Question: Do genomes from aquatic environments encode different functions?

Approach:

•Identify genomes with environmental metadata
•Compare COG distributions between environment categories
•Test for enrichment using appropriate statistics

Generating Hypotheses: Step-by-Step

When a user describes their research interest:

•
Identify relevant BERDL tables and columns
- •Which tables contain the variables needed?
- •What are the join keys between tables?
•
Suggest 2-3 testable hypotheses
- •Frame as null hypothesis that can be rejected
- •Ensure data exists to address the question
•
Provide example SQL query
- •Working query that returns relevant data
- •Include appropriate filters and aggregations
•
Note potential confounders
- •Sampling bias, phylogenetic non-independence
- •Data quality issues, annotation completeness
•
Link to similar existing analyses
- •Reference projects/ directory for examples
- •Suggest building on existing work
•
Suggest literature review
- •After generating hypotheses, suggest: "Use /literature-review to check whether this hypothesis has been explored in published research"
- •Literature review can reveal: prior results, established methods, confounders identified by others, and gaps that BERDL could uniquely fill
•
Suggest research plan
- •After presenting hypotheses and literature review suggestion, also suggest: "Use /research-plan to refine this hypothesis with a literature review, check data feasibility, and create a structured plan for your analysis"

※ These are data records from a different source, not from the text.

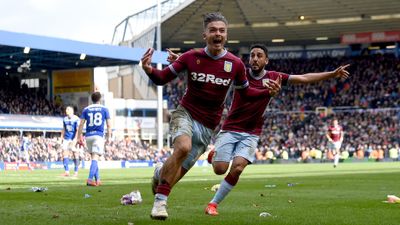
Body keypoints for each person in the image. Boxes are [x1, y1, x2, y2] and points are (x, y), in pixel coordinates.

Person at [141, 12, 279, 220]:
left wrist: (268, 92)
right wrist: (149, 69)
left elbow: (247, 93)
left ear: (226, 35)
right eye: (213, 30)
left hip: (208, 126)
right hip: (185, 113)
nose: (218, 34)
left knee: (180, 170)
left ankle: (161, 175)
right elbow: (162, 78)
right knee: (183, 148)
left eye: (222, 31)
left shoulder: (235, 64)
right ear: (204, 34)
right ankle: (160, 204)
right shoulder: (190, 57)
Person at [204, 43, 350, 216]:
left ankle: (213, 204)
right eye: (252, 55)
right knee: (219, 169)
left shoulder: (275, 77)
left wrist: (332, 74)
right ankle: (215, 155)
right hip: (231, 128)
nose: (255, 59)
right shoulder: (240, 74)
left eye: (259, 55)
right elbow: (214, 72)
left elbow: (303, 78)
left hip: (251, 132)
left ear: (266, 60)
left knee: (237, 168)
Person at [77, 92, 111, 186]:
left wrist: (79, 137)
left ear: (91, 99)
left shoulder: (86, 109)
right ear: (100, 99)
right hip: (98, 136)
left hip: (88, 136)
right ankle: (89, 179)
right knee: (95, 158)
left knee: (93, 158)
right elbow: (108, 125)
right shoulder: (104, 109)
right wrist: (109, 137)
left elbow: (81, 124)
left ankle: (98, 180)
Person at [60, 106, 80, 177]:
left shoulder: (76, 119)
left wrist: (75, 139)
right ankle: (66, 172)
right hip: (66, 138)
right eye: (66, 109)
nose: (66, 110)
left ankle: (76, 172)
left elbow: (78, 130)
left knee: (75, 154)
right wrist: (61, 138)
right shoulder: (64, 119)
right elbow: (63, 129)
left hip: (73, 138)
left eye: (68, 109)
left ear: (72, 111)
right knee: (64, 153)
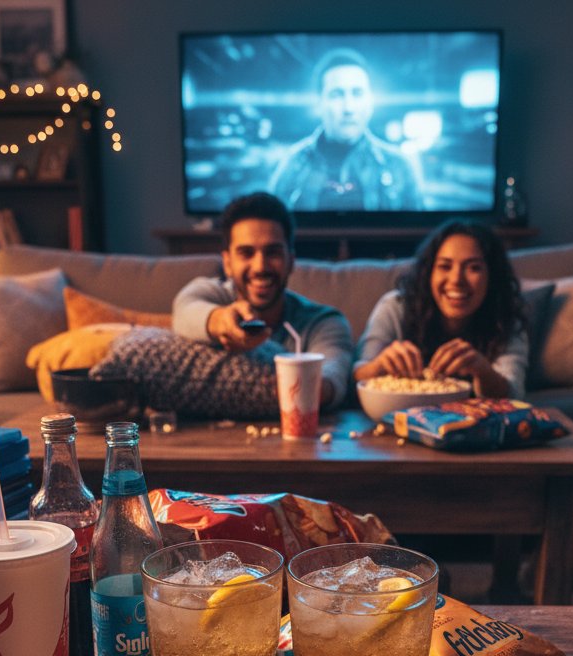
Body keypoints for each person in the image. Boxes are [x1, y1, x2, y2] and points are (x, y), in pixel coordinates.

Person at [172, 191, 353, 410]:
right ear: (227, 263)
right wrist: (221, 322)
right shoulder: (211, 294)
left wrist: (313, 387)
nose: (260, 267)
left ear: (291, 261)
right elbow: (184, 308)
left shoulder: (324, 322)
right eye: (246, 253)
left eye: (273, 252)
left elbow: (334, 374)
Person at [354, 220, 528, 399]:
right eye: (445, 266)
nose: (456, 280)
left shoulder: (505, 318)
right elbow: (356, 375)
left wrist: (483, 371)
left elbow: (514, 394)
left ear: (492, 276)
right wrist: (379, 365)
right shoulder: (395, 307)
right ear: (428, 273)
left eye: (473, 268)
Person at [268, 48, 423, 212]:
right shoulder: (292, 165)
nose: (348, 107)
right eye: (337, 95)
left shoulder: (399, 166)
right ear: (319, 103)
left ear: (369, 102)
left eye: (357, 93)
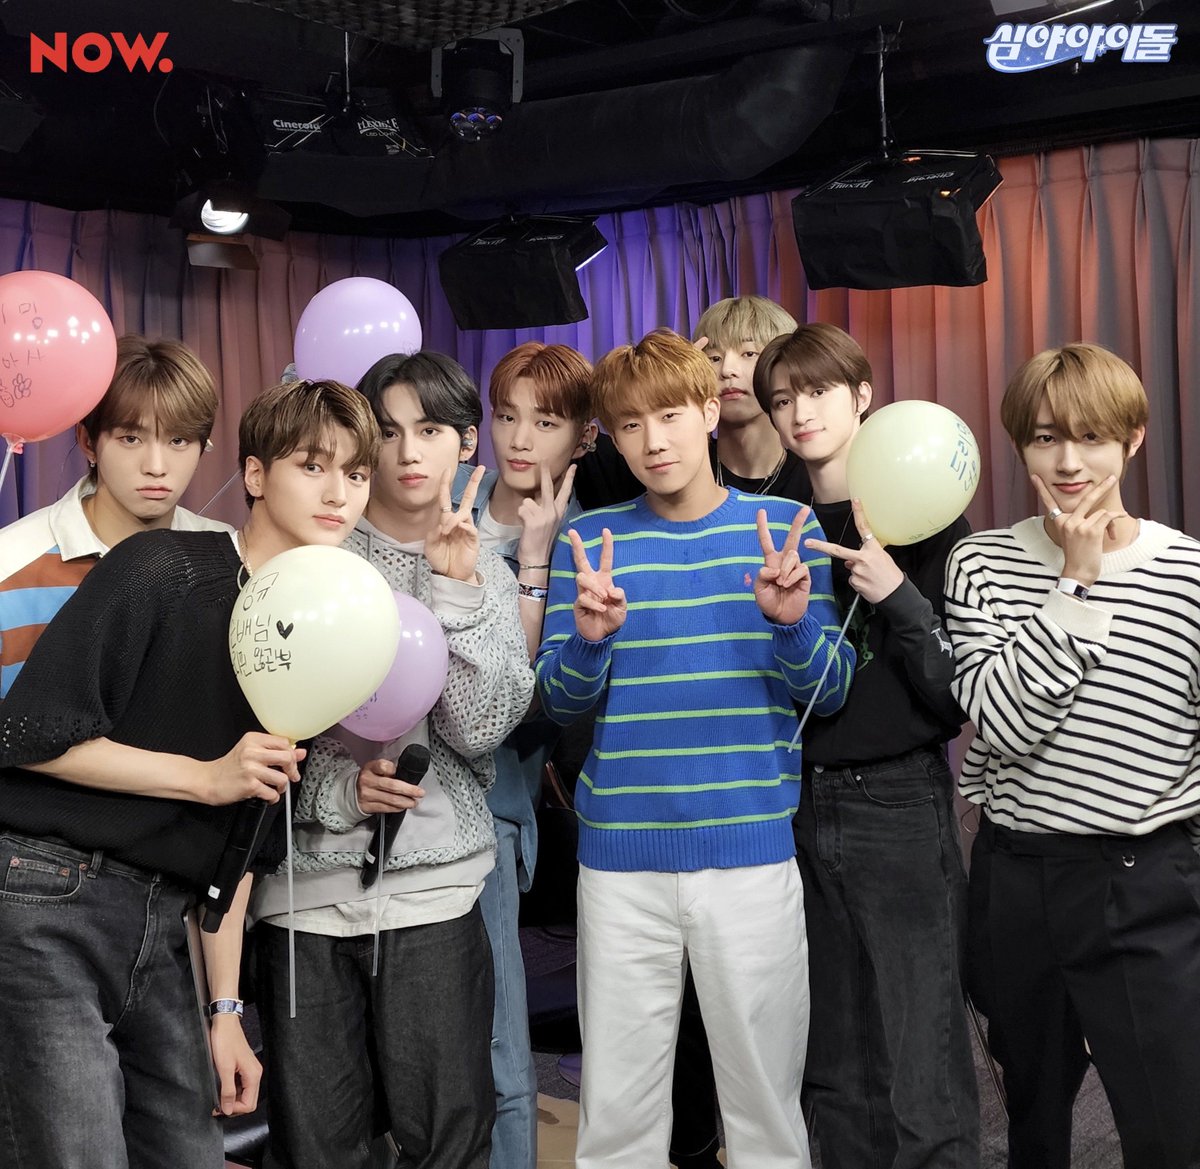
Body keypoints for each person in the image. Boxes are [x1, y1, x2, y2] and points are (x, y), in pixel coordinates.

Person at [0, 375, 380, 1169]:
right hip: (46, 893)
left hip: (164, 920)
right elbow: (24, 734)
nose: (337, 493)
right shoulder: (163, 566)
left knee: (188, 1154)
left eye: (355, 473)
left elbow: (239, 849)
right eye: (313, 465)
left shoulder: (323, 629)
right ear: (254, 475)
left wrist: (225, 1011)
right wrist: (203, 776)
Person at [535, 328, 854, 1169]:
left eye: (671, 415)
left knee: (765, 1112)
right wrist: (591, 641)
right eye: (630, 424)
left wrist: (792, 625)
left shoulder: (783, 526)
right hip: (620, 862)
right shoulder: (592, 542)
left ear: (711, 410)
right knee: (617, 1118)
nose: (653, 441)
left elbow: (829, 690)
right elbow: (558, 701)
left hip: (749, 855)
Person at [250, 351, 535, 1169]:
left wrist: (456, 591)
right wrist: (341, 792)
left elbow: (480, 729)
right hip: (304, 898)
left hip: (435, 894)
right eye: (389, 430)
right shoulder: (317, 552)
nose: (408, 452)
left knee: (448, 1138)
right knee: (318, 1145)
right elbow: (261, 723)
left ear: (465, 444)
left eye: (431, 430)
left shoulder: (486, 566)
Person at [944, 342, 1200, 1169]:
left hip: (1145, 875)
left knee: (1170, 1125)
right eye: (1045, 437)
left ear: (1133, 439)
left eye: (1090, 437)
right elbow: (1002, 723)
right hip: (1019, 874)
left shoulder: (1188, 574)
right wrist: (1075, 588)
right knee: (1034, 1118)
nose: (1066, 462)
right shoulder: (982, 562)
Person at [754, 322, 979, 1169]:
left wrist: (898, 597)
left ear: (862, 396)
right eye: (783, 398)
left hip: (900, 798)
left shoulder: (929, 519)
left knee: (924, 1053)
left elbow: (957, 694)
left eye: (817, 391)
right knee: (832, 1057)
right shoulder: (774, 524)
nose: (799, 412)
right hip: (797, 800)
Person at [451, 340, 595, 1169]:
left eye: (545, 422)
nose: (519, 437)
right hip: (393, 796)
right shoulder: (445, 503)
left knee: (502, 1035)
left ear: (582, 437)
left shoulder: (586, 544)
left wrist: (534, 558)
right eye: (507, 415)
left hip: (492, 807)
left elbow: (531, 702)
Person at [0, 334, 229, 697]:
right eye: (131, 439)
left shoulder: (228, 557)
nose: (156, 466)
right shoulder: (10, 563)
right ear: (88, 442)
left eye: (178, 440)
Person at [695, 294, 810, 503]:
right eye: (714, 358)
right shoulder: (681, 470)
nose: (727, 370)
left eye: (748, 354)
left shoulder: (812, 475)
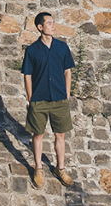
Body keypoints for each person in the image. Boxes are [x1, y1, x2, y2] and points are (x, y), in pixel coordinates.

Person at [21, 10, 74, 188]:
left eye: (53, 22)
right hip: (39, 99)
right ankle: (38, 169)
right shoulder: (32, 50)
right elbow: (27, 75)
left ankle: (61, 168)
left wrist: (67, 93)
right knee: (38, 135)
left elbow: (68, 71)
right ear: (40, 27)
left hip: (59, 98)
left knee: (60, 135)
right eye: (49, 23)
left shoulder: (62, 47)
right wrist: (30, 98)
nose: (53, 25)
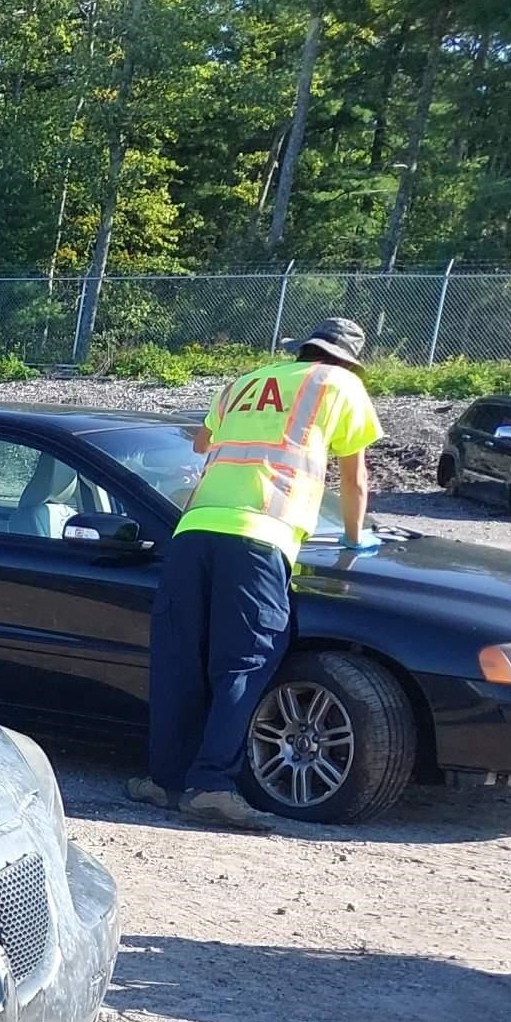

Data Limitations to Consider

•Taxonomic bias: Some species vastly over-represented (e.g., E. coli, S. aureus)
•Annotation completeness: ~40% of genes lack functional annotation
•Environmental metadata: Only ~28% of genomes have environmental embeddings
•Pangenome definitions: Based on specific clustering parameters
•ModelSEED coverage: Not all reactions have thermodynamic data

Quick Reference: Key Columns for Hypotheses

Research Area	Key Tables	Key Columns
Pangenome structure	`pangenome`, `gene_cluster`	`no_core`, `no_aux_genome`, `is_core`
Functional annotations	`eggnog_mapper_annotations`	`COG_category`, `KEGG_Pathway`, `EC`
Taxonomy	`gtdb_species_clade`, `gtdb_taxonomy_r214v1`	`GTDB_taxonomy`, `phylum`, `genus`
Quality metrics	`gtdb_metadata`	`checkm_completeness`, `checkm_contamination`
Environment	`sample`, `ncbi_env`	Environmental attributes
Biochemistry	`reaction`, `molecule`	`deltag`, `reversibility`, `is_transport`

Pitfall Detection

When you encounter errors, unexpected results, retry cycles, performance issues, or data surprises during this task, follow the pitfall-capture protocol. Read .claude/skills/pitfall-capture/SKILL.md and follow its instructions to determine whether the issue should be added to docs/pitfalls.md.